* _Arbeitsanweisungen_
a – Welchen Anteil aller abgegebenen Stimmen erreichte die Partei laut dem Text über den Wahlsieg vom 31. Juli bei der jetzigen Reichstagswahl?
b – Aktualisieren Sie den Text über den Wahlsieg vom 31. Juli von "Worin  liegt  die  g" bis "iche  Stimmen.", indem Sie "Septemberwahl" durch "Herbstwahl" ersetzen.
c – Schreiben Sie den Text über den Wahlsieg vom 31. Juli im Anschluss an seinen letzten Satz weiter.

* _Textauszug_
____________________

Worin  liegt  die  große  Bedeutung  unseres  Wahlsieges  vom  31.  Juli,  der  ein  Ereignis  von 
internationaler Bedeutung und Tragweite darstellt? 
Es gelang uns, die bisher höchste Stimmenzahl seit Bestehen der Kommunistischen Partei bei 
den  Parlamentswahlen  zu  erreichen.  Die  SPD  hat  rund  600000  Stimmen  verloren,  während 
wir  etwa  680000  Stimmen  gegenüber  1930  gewonnen  haben.  Im  Jahre  1928  erfaßten  wir 
11,8 Prozent,  bei  der  Septemberwahl  1930  erfaßten  wir  13,1  Prozent  und  bei  der  jetzigen 
Reichstagswahl  14,3  Prozent  aller  abgegebenen  Stimmen.  In  der  Gesamtentwicklung 
stagnieren  die  Nazis,  das  Zentrum  gewinnt  in  der  Hauptsache  kleinbürgerliche  Stimmen. 
Außerordentlich  bedeutsam  ist,  daß  es  uns  gelang,  den  Nazivorstoß  in  die  Arbeiterklasse 
abzuwehren und teilweise bereits Stimmen zurückzuerobern. 
Bei  Berücksichtigung  der  Tatsache,  daß  die  Nazis  von  den  Trümmern  der  bürgerlichen 
Parteien  einige  hunderttausend  Stimmen  seit  der  Präsidentschaftswahl  erhielten,  ergibt  sich 
infolge  der  Umschichtung  im  bürgerlichen  Lager  und  dadurch,  daß  wir  bedeutend  mehr 
Stimmen gewannen, als die SPD verloren hat, die Tatsache, daß wir außer den gewonnenen 
SPD-Wählern mindestens 200000 Stimmen ehemaliger Naziwähler, ferner ehemaliger Wähler 
der  Bauernbünde  und  des  Landvolkes  für  uns  gewinnen  konnten.  Diese  Tatsache  ist  von 
großer Bedeutung.

____________________

* _Bereitgestellte Angaben_

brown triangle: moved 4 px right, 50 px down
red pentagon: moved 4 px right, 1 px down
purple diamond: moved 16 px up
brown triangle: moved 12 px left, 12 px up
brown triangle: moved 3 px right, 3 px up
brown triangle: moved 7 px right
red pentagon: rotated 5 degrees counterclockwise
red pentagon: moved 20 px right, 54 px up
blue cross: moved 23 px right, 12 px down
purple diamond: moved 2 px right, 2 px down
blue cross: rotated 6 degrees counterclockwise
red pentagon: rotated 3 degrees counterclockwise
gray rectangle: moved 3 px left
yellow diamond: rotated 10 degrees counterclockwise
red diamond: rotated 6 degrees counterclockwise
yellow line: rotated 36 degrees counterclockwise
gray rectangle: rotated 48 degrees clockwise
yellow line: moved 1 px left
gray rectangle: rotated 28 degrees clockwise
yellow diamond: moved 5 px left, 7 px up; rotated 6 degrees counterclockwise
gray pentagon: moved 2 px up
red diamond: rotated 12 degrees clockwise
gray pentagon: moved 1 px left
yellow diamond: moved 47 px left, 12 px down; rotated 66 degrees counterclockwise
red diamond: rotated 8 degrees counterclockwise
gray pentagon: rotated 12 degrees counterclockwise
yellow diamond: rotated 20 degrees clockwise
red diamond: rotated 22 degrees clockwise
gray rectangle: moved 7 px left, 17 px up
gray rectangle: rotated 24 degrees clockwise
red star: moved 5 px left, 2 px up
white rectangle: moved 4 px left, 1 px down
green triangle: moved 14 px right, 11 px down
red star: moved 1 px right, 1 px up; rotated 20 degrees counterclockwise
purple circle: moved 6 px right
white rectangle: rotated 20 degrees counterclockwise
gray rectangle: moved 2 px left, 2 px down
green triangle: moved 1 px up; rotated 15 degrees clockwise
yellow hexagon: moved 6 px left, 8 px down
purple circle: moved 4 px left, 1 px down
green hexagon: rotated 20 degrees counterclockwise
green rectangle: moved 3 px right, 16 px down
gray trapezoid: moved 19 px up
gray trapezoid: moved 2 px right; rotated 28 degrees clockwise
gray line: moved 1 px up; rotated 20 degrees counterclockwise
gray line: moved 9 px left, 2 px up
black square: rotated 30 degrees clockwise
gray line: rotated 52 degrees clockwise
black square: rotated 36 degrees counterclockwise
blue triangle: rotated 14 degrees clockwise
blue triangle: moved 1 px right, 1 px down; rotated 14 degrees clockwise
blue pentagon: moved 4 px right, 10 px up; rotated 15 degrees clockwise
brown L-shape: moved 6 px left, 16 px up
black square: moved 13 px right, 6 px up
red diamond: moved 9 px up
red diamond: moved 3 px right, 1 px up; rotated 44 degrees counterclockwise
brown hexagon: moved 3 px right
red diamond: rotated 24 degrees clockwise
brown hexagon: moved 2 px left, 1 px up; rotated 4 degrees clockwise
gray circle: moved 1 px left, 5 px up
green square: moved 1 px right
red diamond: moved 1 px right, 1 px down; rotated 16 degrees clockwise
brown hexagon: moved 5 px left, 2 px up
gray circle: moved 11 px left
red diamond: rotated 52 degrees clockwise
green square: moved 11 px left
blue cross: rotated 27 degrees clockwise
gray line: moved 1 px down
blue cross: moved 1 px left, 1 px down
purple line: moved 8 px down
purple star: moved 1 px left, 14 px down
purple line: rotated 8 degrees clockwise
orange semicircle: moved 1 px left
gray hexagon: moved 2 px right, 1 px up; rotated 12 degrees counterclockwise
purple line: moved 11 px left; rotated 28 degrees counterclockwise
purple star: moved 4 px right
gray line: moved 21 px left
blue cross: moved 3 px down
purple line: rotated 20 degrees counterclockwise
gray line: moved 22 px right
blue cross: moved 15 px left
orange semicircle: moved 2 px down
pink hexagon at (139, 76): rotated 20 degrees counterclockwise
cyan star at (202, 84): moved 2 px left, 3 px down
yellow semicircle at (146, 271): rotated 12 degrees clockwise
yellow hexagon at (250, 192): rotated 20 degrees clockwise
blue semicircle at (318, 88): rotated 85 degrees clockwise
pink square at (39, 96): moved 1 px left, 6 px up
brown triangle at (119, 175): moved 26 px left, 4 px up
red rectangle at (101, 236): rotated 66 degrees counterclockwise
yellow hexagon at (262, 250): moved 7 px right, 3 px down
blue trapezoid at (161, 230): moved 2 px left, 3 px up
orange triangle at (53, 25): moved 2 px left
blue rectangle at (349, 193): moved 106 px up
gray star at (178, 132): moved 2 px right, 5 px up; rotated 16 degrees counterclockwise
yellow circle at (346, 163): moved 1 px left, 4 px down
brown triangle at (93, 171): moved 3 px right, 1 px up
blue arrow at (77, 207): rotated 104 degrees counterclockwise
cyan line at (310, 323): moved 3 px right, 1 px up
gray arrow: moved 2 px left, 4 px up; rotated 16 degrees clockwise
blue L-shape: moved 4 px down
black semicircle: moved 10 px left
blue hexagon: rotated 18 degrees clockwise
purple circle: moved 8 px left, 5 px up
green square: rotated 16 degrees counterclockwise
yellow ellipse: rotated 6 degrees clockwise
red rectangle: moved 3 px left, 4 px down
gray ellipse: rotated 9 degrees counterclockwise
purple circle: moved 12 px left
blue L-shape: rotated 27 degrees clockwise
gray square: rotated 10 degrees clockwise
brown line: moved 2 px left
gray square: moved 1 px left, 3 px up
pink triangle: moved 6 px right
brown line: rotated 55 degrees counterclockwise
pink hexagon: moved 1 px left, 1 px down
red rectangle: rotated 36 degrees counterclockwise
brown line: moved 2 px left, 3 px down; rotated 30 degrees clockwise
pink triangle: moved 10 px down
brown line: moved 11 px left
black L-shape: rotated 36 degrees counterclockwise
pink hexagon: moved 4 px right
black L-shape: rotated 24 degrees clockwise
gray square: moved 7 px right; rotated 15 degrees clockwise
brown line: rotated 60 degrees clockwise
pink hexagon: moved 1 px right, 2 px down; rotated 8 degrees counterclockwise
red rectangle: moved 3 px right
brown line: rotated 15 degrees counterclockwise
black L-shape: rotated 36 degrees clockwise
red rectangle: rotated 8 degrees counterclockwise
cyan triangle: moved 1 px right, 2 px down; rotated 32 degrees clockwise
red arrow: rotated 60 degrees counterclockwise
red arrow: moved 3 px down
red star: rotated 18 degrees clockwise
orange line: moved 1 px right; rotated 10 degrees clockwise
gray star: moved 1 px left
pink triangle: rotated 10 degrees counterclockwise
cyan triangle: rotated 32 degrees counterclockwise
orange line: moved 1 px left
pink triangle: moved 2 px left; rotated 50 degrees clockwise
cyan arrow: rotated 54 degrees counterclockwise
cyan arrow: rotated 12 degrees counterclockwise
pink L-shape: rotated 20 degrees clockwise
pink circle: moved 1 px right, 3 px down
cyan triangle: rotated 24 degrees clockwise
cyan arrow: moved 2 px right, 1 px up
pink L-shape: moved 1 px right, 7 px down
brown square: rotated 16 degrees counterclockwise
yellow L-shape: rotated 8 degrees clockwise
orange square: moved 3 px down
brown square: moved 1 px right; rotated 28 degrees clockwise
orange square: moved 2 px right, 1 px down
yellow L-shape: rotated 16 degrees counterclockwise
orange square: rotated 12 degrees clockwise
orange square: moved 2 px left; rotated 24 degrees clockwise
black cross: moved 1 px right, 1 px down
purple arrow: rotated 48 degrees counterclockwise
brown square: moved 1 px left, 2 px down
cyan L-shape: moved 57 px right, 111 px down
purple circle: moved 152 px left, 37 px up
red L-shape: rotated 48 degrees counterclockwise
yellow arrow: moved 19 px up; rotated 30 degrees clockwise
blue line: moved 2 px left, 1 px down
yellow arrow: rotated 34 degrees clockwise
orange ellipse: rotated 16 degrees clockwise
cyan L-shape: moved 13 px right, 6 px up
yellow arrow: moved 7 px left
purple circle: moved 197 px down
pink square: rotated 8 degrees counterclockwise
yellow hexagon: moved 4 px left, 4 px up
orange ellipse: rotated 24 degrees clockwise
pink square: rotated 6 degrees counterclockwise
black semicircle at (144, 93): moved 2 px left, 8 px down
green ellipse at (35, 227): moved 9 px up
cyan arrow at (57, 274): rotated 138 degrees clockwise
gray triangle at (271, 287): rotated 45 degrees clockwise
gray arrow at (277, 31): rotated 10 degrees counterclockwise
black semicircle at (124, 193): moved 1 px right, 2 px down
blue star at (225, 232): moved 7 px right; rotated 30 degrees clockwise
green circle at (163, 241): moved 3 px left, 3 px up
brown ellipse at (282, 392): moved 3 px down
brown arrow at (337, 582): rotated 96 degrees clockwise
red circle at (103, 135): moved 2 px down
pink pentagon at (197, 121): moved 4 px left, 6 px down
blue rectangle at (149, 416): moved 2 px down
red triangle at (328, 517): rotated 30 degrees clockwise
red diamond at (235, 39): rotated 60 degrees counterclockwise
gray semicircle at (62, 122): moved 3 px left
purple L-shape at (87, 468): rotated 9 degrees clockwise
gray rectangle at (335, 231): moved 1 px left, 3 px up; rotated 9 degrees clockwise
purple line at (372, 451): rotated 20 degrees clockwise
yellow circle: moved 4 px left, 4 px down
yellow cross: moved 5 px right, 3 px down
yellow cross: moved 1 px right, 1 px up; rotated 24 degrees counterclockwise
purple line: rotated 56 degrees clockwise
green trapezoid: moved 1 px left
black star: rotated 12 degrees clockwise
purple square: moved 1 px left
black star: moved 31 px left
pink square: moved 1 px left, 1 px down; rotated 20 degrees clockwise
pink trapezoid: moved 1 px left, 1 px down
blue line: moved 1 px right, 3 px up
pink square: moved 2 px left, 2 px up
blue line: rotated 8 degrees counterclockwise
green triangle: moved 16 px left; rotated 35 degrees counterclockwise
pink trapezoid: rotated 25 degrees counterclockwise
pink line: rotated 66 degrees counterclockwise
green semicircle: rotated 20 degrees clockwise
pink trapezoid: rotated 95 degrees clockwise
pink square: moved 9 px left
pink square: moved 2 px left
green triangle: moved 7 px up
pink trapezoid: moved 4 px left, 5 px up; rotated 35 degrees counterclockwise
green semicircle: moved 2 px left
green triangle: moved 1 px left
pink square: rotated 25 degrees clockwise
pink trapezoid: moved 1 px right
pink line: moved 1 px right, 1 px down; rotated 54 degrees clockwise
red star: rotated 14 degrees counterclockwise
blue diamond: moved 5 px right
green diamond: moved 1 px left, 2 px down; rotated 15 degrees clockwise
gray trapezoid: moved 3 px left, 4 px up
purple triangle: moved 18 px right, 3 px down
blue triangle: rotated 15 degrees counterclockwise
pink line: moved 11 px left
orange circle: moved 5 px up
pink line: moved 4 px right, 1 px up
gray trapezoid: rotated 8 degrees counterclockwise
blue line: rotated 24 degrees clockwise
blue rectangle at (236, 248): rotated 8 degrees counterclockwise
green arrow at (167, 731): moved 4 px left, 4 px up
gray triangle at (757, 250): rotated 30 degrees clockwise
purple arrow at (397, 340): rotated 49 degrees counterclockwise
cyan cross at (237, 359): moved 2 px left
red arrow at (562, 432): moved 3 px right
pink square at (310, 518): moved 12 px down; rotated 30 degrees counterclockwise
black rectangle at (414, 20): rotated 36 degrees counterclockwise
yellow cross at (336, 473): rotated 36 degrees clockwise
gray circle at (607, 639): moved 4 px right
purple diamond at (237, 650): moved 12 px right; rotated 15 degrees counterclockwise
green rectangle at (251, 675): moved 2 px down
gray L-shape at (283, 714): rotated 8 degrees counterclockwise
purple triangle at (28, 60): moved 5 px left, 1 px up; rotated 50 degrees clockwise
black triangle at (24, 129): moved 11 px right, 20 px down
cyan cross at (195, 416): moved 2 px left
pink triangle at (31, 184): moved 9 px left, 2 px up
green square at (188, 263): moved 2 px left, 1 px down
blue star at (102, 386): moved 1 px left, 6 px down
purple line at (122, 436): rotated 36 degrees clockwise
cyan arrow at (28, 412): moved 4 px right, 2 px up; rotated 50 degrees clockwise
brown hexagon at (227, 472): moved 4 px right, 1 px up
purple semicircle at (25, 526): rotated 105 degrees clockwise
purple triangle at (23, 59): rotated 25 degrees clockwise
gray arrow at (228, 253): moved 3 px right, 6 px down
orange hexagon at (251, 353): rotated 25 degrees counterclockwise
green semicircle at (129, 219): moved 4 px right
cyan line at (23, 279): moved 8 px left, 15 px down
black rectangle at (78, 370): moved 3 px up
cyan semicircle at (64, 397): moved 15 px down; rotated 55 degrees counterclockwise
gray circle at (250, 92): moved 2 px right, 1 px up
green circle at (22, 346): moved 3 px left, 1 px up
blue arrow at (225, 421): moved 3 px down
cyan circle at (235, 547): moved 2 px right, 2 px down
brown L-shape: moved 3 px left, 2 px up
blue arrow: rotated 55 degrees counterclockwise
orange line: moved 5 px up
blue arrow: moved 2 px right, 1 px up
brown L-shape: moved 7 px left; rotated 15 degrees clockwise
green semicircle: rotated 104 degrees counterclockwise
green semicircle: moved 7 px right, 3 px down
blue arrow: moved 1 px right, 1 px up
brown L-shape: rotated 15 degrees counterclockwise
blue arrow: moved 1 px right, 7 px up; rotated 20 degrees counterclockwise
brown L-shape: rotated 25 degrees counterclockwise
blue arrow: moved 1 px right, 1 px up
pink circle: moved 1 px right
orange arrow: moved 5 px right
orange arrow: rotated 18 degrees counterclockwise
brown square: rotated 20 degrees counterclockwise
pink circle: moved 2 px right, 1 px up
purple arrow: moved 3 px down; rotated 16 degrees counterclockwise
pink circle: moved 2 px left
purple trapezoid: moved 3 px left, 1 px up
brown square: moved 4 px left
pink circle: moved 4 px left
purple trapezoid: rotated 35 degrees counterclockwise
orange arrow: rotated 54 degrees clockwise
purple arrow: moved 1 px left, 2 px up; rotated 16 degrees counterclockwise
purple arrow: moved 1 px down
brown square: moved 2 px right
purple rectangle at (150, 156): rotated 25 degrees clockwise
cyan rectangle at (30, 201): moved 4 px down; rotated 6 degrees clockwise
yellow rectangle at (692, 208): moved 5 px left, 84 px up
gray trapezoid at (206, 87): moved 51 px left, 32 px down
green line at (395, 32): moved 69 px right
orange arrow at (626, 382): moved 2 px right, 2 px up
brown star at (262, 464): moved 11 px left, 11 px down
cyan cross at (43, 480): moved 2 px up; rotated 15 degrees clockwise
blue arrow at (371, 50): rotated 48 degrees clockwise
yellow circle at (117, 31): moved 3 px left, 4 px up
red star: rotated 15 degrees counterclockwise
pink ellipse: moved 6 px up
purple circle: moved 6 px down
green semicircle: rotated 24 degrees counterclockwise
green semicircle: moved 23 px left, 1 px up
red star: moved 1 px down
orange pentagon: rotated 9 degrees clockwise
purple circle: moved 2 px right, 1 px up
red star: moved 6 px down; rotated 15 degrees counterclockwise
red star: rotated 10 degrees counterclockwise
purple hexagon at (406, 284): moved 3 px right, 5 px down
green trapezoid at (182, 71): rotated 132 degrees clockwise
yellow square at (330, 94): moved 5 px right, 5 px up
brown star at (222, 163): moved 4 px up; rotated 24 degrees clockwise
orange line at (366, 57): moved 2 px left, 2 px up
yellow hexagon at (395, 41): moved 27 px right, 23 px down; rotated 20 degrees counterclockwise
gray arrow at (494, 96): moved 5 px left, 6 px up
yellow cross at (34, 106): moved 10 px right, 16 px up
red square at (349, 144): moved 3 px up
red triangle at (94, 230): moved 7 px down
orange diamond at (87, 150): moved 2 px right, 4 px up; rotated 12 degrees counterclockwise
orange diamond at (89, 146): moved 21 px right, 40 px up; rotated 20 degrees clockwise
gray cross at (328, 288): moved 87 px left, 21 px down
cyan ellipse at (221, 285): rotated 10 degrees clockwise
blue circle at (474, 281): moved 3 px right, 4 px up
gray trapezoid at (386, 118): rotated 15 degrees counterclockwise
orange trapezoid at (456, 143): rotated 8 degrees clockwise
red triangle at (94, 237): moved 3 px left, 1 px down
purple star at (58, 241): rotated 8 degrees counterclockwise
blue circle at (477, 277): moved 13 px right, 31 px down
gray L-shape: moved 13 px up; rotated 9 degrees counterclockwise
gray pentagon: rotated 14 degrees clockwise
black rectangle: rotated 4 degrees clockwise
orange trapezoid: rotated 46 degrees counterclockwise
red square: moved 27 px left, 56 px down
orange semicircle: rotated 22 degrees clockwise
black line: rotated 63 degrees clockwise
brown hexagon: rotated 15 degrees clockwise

____________________

* _Endgültige Antworten_
a – 14,3 Prozent aller abgegebenen Stimmen.

b –
Worin  liegt  die  große  Bedeutung  unseres  Wahlsieges  vom  31.  Juli,  der  ein  Ereignis  von 
internationaler Bedeutung und Tragweite darstellt? 
Es gelang uns, die bisher höchste Stimmenzahl seit Bestehen der Kommunistischen Partei bei 
den  Parlamentswahlen  zu  erreichen.  Die  SPD  hat  rund  600000  Stimmen  verloren,  während 
wir  etwa  680000  Stimmen  gegenüber  1930  gewonnen  haben.  Im  Jahre  1928  erfaßten  wir 
11,8 Prozent,  bei  der  Herbstwahl  1930  erfaßten  wir  13,1  Prozent  und  bei  der  jetzigen 
Reichstagswahl  14,3  Prozent  aller  abgegebenen  Stimmen.  In  der  Gesamtentwicklung 
stagnieren  die  Nazis,  das  Zentrum  gewinnt  in  der  Hauptsache  kleinbürgerliche  Stimmen.

c –
Wir verbuchen  besonders starke Erfolge in den  wichtigsten  Industriegebieten, hauptsächlich 
in den westdeutschen  Bezirken. Besonders bemerkenswert und die wachsende revolutionäre 
Anziehungskraft unserer Partei demonstrierend ist aber unser Vormarsch in den bäuerlichen 
Gegenden, in denen wir einen Stimmenzuwachs gegenüber 1930 teilweise bis zu 400 Prozent 
verbuchen konnten.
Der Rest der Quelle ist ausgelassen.